Fermented foods are great for getting friendly bacteria. The fermentation process creates lactic acid; This helps preserve food and promotes the production of beneficial enzymes, Omega 3 fatty acids, and friendly bacteria. Simply put, the process transforms certain foods into something totally different.

Some examples of this would-be converting milk to buttermilk, soybeans to miso and tempeh, cucumbers to pickles, and cabbage to sauerkraut. Other fermented foods include sourdough bread, kefir, kombucha (tea drink), and kimchi (Korean cabbage). Pickled gherkins and pickled onions are also fermented and very beneficial for the intestine.

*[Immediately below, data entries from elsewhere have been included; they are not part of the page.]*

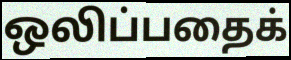
ஒலிப்பதைக்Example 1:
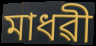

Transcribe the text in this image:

মাধৱী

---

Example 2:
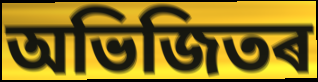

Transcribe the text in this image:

অভিজিতৰ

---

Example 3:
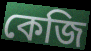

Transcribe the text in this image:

কেজি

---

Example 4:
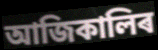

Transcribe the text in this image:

আজিকালিৰ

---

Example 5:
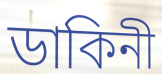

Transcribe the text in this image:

ডাকিনী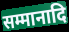
सम्मानादिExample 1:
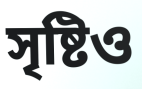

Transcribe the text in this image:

সৃষ্টিও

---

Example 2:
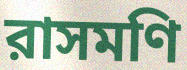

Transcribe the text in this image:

রাসমণি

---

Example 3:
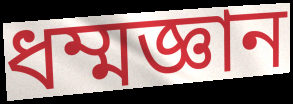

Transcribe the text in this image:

ধম্মজ্ঞান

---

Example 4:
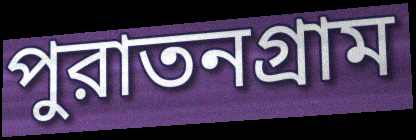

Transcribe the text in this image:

পুরাতনগ্রাম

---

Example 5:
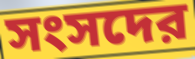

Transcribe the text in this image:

সংসদেরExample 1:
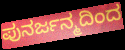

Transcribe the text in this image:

ಪುನರ್ಜನ್ಮದಿಂದ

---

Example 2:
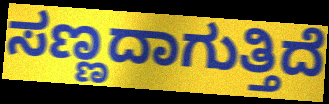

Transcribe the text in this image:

ಸಣ್ಣದಾಗುತ್ತಿದೆ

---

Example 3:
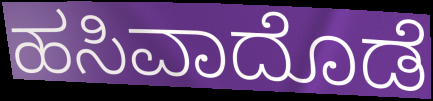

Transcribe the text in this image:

ಹಸಿವಾದೊಡೆ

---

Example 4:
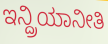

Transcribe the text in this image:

If you decide to start taking a probiotic supplement, always consult your doctor first.  Choose one with multiple strains, at least 10-30 billion CFU (colony forming units). Make sure it is verified.

And the prebiotics?

Prebiotics are natural plant fibers that the intestinal tract does not digest. They are also a food source for the bacteria that live in your colon. Prebiotics are generally found in fruits and vegetables. They also help the body grow friendly bacteria in the gut and aid in the absorption of calcium.

Prebiotics improve your metabolic health. Some excellent food sources of prebiotics include bananas, garlic, onion, soybeans, peas, Jerusalem artichokes, jicama, soy sauce, chicory root (inulin), asparagus, oats, apples, flax seeds, leeks, dandelions, whole wheat foods and wheat bran.

Possible dietary aspects to take into account if you have diabetes.

Many people with diabetes try to eliminate carbohydrates completely or follow an extremely low-carbohydrate diet, as they affect blood sugar. This often leads to a diet rich in animal fats. Unfortunately, this diet limits dietary fiber, which is crucial for intestinal function and the growth of friendly bacteria.

Consider eating more fiber, as it reduces your appetite by making you feel full, prevents spikes in blood sugar, and is good against insulin resistance.

High-fiber carbohydrates also help produce friendly bacteria. People with diabetes often have “dysbiosis,” an overgrowth of bad bacteria.

Possible ways to improve gut health even if you don’t have diabetes.

  • Eat a plant-based diet. Having a high fiber/low saturated fat diet helps provide intestinal diversification. Indigestible carbohydrates stimulate the growth of friendly bacteria.
  • Eat nutrient-dense foods and buy organic produce whenever possible, including grass-fed meats, wild fish and eggs from free-range chickens.
  • Add high-fiber foods: legumes, nuts, seeds, berries, and low-starch vegetables.
  • Eat foods rich in Omega 3 such as wild salmon, ground flax seeds, or walnuts to decrease inflammation.
  • Go outdoors: go to the field, to a camp, to your garden; Any outdoor activity can diversify gut health.
  • Stop smoking.
  • Avoid refined and simple sugars. Avoid processed foods with a long shelf life.
  • If you really have a food sensitivity, avoid gluten and dairy.
  • Get a good night’s sleep, reduce your stress levels and get more physical activity.
  • Metformin – an often-prescribed diabetes pill has “therapeutic effects” on the microbial makeup.
  • Polyphenols – foods rich in polyphenols: Green tea, berries, grapes, olive oil, coffee, and wine can diversify the gut microbiome.
  • Wash your hands with normal soap and water, avoid hand sanitizers.

Yes, there is a connection between diabetes and your current intestinal flora. More studies are still needed targeting the gut, type 2 diabetes and its treatment.

There is still a lot to prove and more research needs to be done, but we know there are many strong connections.